Hester Keijser: But of course! That’s one of the exciting things that I love about my work as an independent photo curator. You get to delve into a new world with each project. The most surprising aspect to uncover for me was the extent to which Haute Couture has been and increasingly is at home in the Middle East. In Dubai, the exhibition was in part a tribute to one of the fashion pioneers in Saudi Arabia, Parveen Shaath, who had traveled all her life to fashion houses in Europe and Asia to bring home prêt-à-porter and Haute Couture for the high society. Very few people realise that, today, under their black abayas, many Muslim ladies wear daring creations by top designers. Moreover, there are a number of well-known fashion houses who could not have survived the financial crisis without substantial financial injections from investors from the Muslim world. This influence goes both ways. Let's recall, for example, the splendid, Bedouin-inspired Winter 2010 collection by Givenchy. Alexander McQueen is another name that often gets mentioned as an inspiration for the modern Muslim fashionista. The roots for these recent developments can be traced back to the rise of fashion as pop culture in post-war Europe and the US. The images in this show testify of this “secret history” of meeting points between the East and the West.

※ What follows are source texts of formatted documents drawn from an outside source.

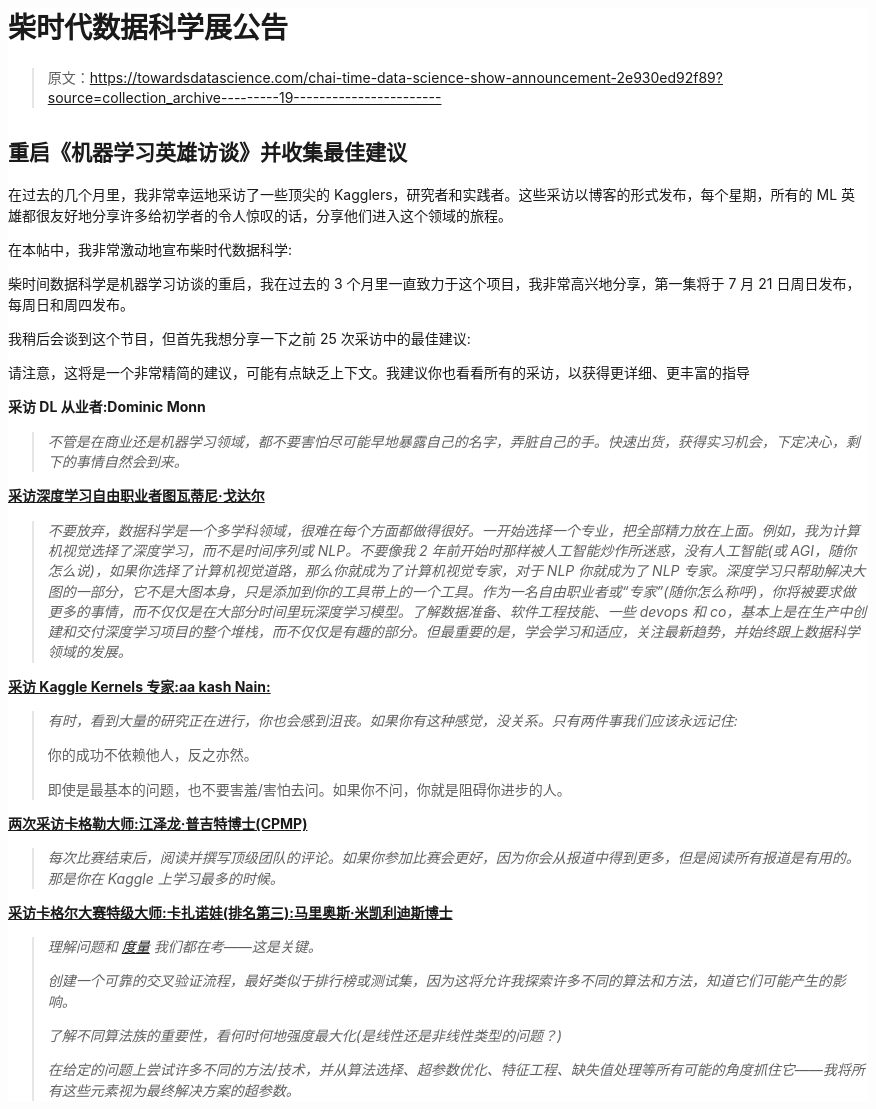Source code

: # 柴时代数据科学展公告

> 原文：<https://towardsdatascience.com/chai-time-data-science-show-announcement-2e930ed92f89?source=collection_archive---------19----------------------->

## 重启《机器学习英雄访谈》并收集最佳建议

在过去的几个月里，我非常幸运地采访了一些顶尖的 Kagglers，研究者和实践者。这些采访以博客的形式发布，每个星期，所有的 ML 英雄都很友好地分享许多给初学者的令人惊叹的话，分享他们进入这个领域的旅程。

在本帖中，我非常激动地宣布柴时代数据科学:

柴时间数据科学是机器学习访谈的重启，我在过去的 3 个月里一直致力于这个项目，我非常高兴地分享，第一集将于 7 月 21 日周日发布，每周日和周四发布。

我稍后会谈到这个节目，但首先我想分享一下之前 25 次采访中的最佳建议:

请注意，这将是一个非常精简的建议，可能有点缺乏上下文。我建议你也看看所有的采访，以获得更详细、更丰富的指导

**采访 DL 从业者:Dominic Monn**

> *不管是在商业还是机器学习领域，都不要害怕尽可能早地暴露自己的名字，弄脏自己的手。快速出货，获得实习机会，下定决心，剩下的事情自然会到来。*

[**采访深度学习自由职业者图瓦蒂尼·戈达尔**](https://medium.com/dsnet/interview-with-deep-learning-freelancer-tuatini-godard-e661a3995fb1?source=post_page---------------------------)

> *不要放弃，数据科学是一个多学科领域，很难在每个方面都做得很好。一开始选择一个专业，把全部精力放在上面。例如，我为计算机视觉选择了深度学习，而不是时间序列或 NLP。不要像我 2 年前开始时那样被人工智能炒作所迷惑，没有人工智能(或 AGI，随你怎么说)，如果你选择了计算机视觉道路，那么你就成为了计算机视觉专家，对于 NLP 你就成为了 NLP 专家。深度学习只帮助解决大图的一部分，它不是大图本身，只是添加到你的工具带上的一个工具。作为一名自由职业者或“专家”(随你怎么称呼)，你将被要求做更多的事情，而不仅仅是在大部分时间里玩深度学习模型。了解数据准备、软件工程技能、一些 devops 和 co，基本上是在生产中创建和交付深度学习项目的整个堆栈，而不仅仅是有趣的部分。但最重要的是，学会学习和适应，关注最新趋势，并始终跟上数据科学领域的发展。*

[**采访 Kaggle Kernels 专家:aa kash Nain:**](https://medium.com/dsnet/interview-with-kaggle-kernels-expert-aakash-nain-73209223bbd0?source=post_page---------------------------)

> *有时，看到大量的研究正在进行，你也会感到沮丧。如果你有这种感觉，没关系。只有两件事我们应该永远记住:*
> 
> 你的成功不依赖他人，反之亦然。
> 
> 即使是最基本的问题，也不要害羞/害怕去问。如果你不问，你就是阻碍你进步的人。

[**两次采访卡格勒大师:江泽龙·普吉特博士(CPMP)**](https://medium.com/dsnet/interview-with-twice-kaggle-grandmaster-dr-jean-francois-puget-cpmp-6d92328e433a?source=post_page---------------------------)

> *每次比赛结束后，阅读并撰写顶级团队的评论。如果你参加比赛会更好，因为你会从报道中得到更多，但是阅读所有报道是有用的。那是你在 Kaggle 上学习最多的时候。*

[**采访卡格尔大赛特级大师:卡扎诺娃(排名第三):马里奥斯·米凯利迪斯博士**](https://medium.com/dsnet/interview-with-kaggle-competitions-grandmaster-kazanova-rank-3-dr-marios-michailidis-cc515194cb67?source=post_page---------------------------)

> *理解问题和* [*度量*](https://www.kaggle.com/wiki/Metrics?source=post_page---------------------------) *我们都在考——这是关键。*
> 
> *创建一个可靠的交叉验证流程，最好类似于排行榜或测试集，因为这将允许我探索许多不同的算法和方法，知道它们可能产生的影响。*
> 
> *了解不同算法族的重要性，看何时何地强度最大化(是线性还是非线性类型的问题？)*
> 
> *在给定的问题上尝试许多不同的方法/技术，并从算法选择、超参数优化、特征工程、缺失值处理等所有可能的角度抓住它——我将所有这些元素视为最终解决方案的超参数。*
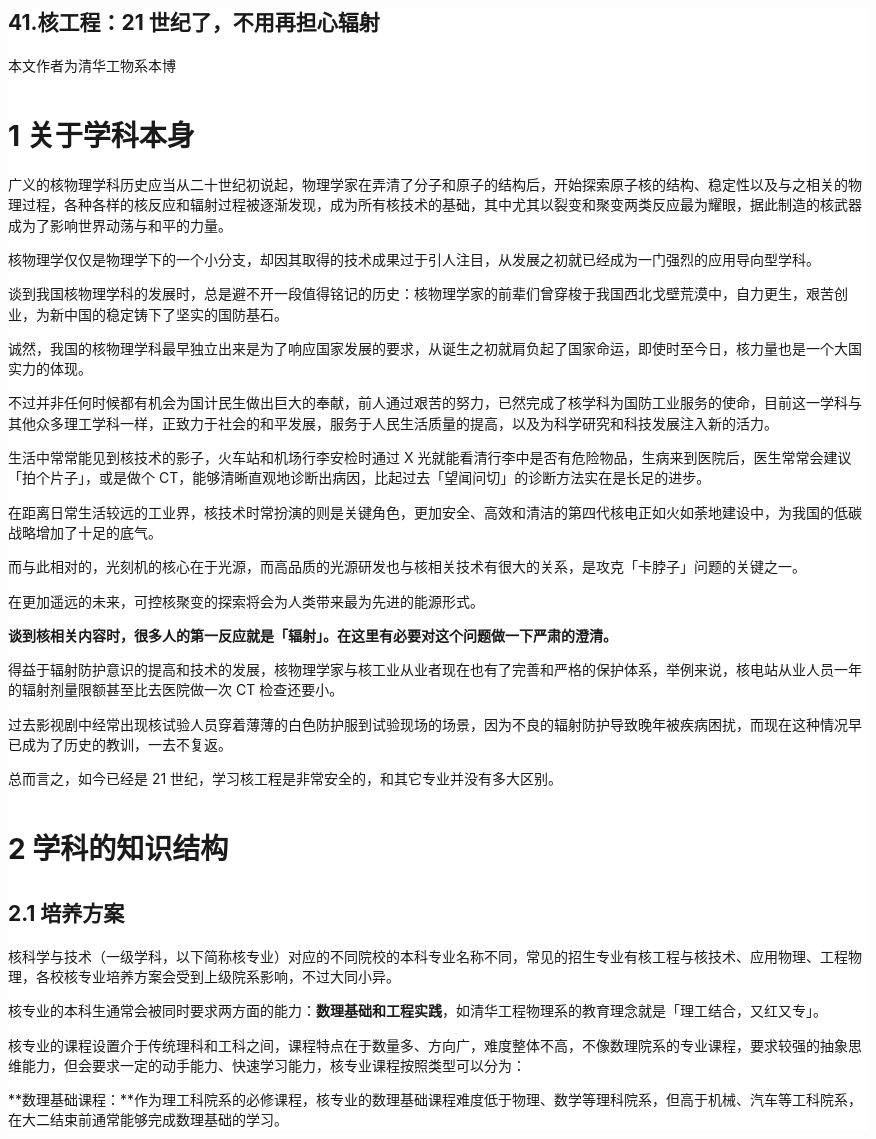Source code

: ## 41.核工程：21 世纪了，不用再担心辐射
本文作者为清华工物系本博


1 关于学科本身
========


广义的核物理学科历史应当从二十世纪初说起，物理学家在弄清了分子和原子的结构后，开始探索原子核的结构、稳定性以及与之相关的物理过程，各种各样的核反应和辐射过程被逐渐发现，成为所有核技术的基础，其中尤其以裂变和聚变两类反应最为耀眼，据此制造的核武器成为了影响世界动荡与和平的力量。


核物理学仅仅是物理学下的一个小分支，却因其取得的技术成果过于引人注目，从发展之初就已经成为一门强烈的应用导向型学科。


谈到我国核物理学科的发展时，总是避不开一段值得铭记的历史：核物理学家的前辈们曾穿梭于我国西北戈壁荒漠中，自力更生，艰苦创业，为新中国的稳定铸下了坚实的国防基石。


诚然，我国的核物理学科最早独立出来是为了响应国家发展的要求，从诞生之初就肩负起了国家命运，即使时至今日，核力量也是一个大国实力的体现。


不过并非任何时候都有机会为国计民生做出巨大的奉献，前人通过艰苦的努力，已然完成了核学科为国防工业服务的使命，目前这一学科与其他众多理工学科一样，正致力于社会的和平发展，服务于人民生活质量的提高，以及为科学研究和科技发展注入新的活力。


生活中常常能见到核技术的影子，火车站和机场行李安检时通过 X 光就能看清行李中是否有危险物品，生病来到医院后，医生常常会建议「拍个片子」，或是做个 CT，能够清晰直观地诊断出病因，比起过去「望闻问切」的诊断方法实在是长足的进步。


在距离日常生活较远的工业界，核技术时常扮演的则是关键角色，更加安全、高效和清洁的第四代核电正如火如荼地建设中，为我国的低碳战略增加了十足的底气。


而与此相对的，光刻机的核心在于光源，而高品质的光源研发也与核相关技术有很大的关系，是攻克「卡脖子」问题的关键之一。


在更加遥远的未来，可控核聚变的探索将会为人类带来最为先进的能源形式。


**谈到核相关内容时，很多人的第一反应就是「辐射」。在这里有必要对这个问题做一下严肃的澄清。**


得益于辐射防护意识的提高和技术的发展，核物理学家与核工业从业者现在也有了完善和严格的保护体系，举例来说，核电站从业人员一年的辐射剂量限额甚至比去医院做一次 CT 检查还要小。


过去影视剧中经常出现核试验人员穿着薄薄的白色防护服到试验现场的场景，因为不良的辐射防护导致晚年被疾病困扰，而现在这种情况早已成为了历史的教训，一去不复返。


总而言之，如今已经是 21 世纪，学习核工程是非常安全的，和其它专业并没有多大区别。


2 学科的知识结构
=========


2.1 培养方案
--------


核科学与技术（一级学科，以下简称核专业）对应的不同院校的本科专业名称不同，常见的招生专业有核工程与核技术、应用物理、工程物理，各校核专业培养方案会受到上级院系影响，不过大同小异。


核专业的本科生通常会被同时要求两方面的能力：**数理基础和工程实践**，如清华工程物理系的教育理念就是「理工结合，又红又专」。


核专业的课程设置介于传统理科和工科之间，课程特点在于数量多、方向广，难度整体不高，不像数理院系的专业课程，要求较强的抽象思维能力，但会要求一定的动手能力、快速学习能力，核专业课程按照类型可以分为：


**数理基础课程：**作为理工科院系的必修课程，核专业的数理基础课程难度低于物理、数学等理科院系，但高于机械、汽车等工科院系，在大二结束前通常能够完成数理基础的学习。
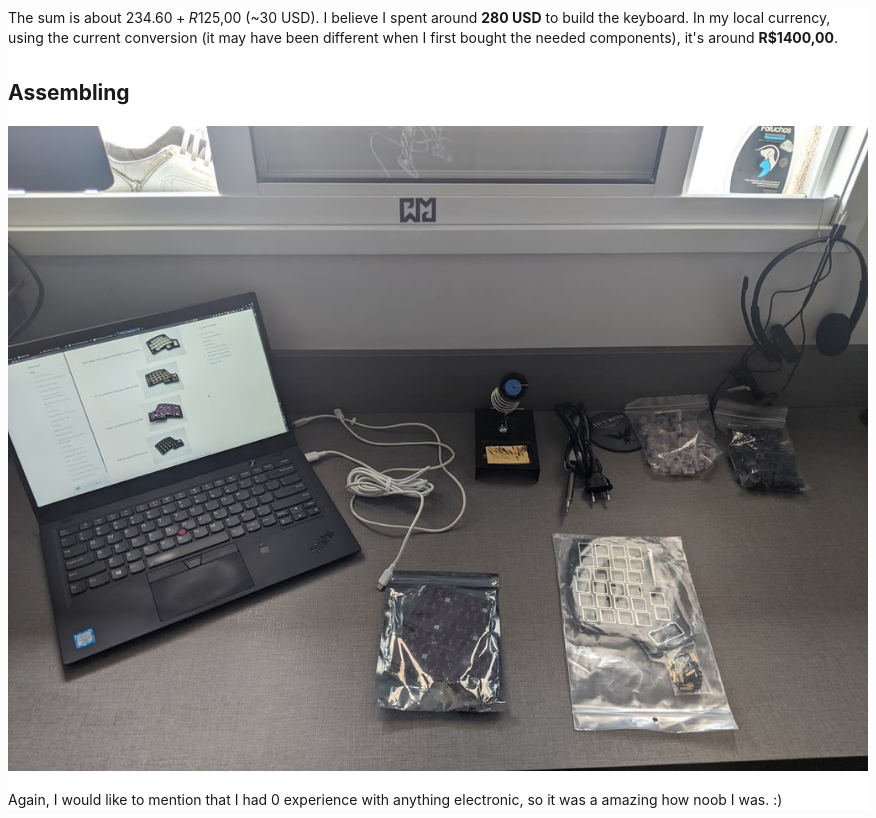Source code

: The sum is about $234.60 + R$125,00 (~30 USD). I believe I spent around **280
USD** to build the keyboard. In my local currency, using the current
conversion (it may have been different when I first bought the needed
components), it's around **R$1400,00**.

## Assembling

![A laptop, PCB, soldering iron, keycaps, and switches on the table](/images/posts/iris-rev4/initial.jpg "Ready to start")

Again, I would like to mention that I had 0 experience with anything
electronic, so it was a amazing how noob I was. :)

How important are the works exhibited at the gallery in today's fashion perspective and in which ways can these works inspire fashion designers, stylists and photographers?
Hester Keijser: I feel that fashion and retro have been connected by the hip since birth, so to speak. Just think of the Empire-style of the Napoleonic era, which took its inspiration from Roman times. Nowadays, we can take our clues from about any era or location that sparks our fancy. The ‘50s, ‘60s, ‘70s and ‘80s are in revival simultaneously. You see a growth of trade in vintage couture, with websites and auctions popping up left and right where you can buy affordable pieces by designers as worn in these images. You see that collectors will research their vintage pieces, often taking photographs in magazines as their source material. That’s why it is so important, as you see for instance in the Lillian Bassman or the Norman Parkinson images, that these photos can show their pedigree: which model is portrayed, what is she wearing, who is the photographer and where was it published. Beyond the purely archival value, lessons can be learnt about women having size 12 and looking unreachable in a way that few contemporary models can match.
What do you think visitors who will come and see this exhibition will bring back home?
Hester Keijser: I really hope that each visitor will carry home a small treasure of their own: the memory of time well spent in the presence of beauty, the joy of seeing fabulous prints by masters of fashion photography, the delight brought by a small detail in a dress or a pose, or the glowing pleasure of a nostalgic trip down fashion’s memory lane.
Will this exhibition travel to other countries?
Hester Keijser: The exhibition is certainly ready to travel, and there have been inquiries from curators from former Soviet countries where this work would be on display for the first time ever, but there are no definite dates decided yet.
“Fashion – The Story of a Lifetime” is at the Noorderlicht Photogallery until 28th August 2011.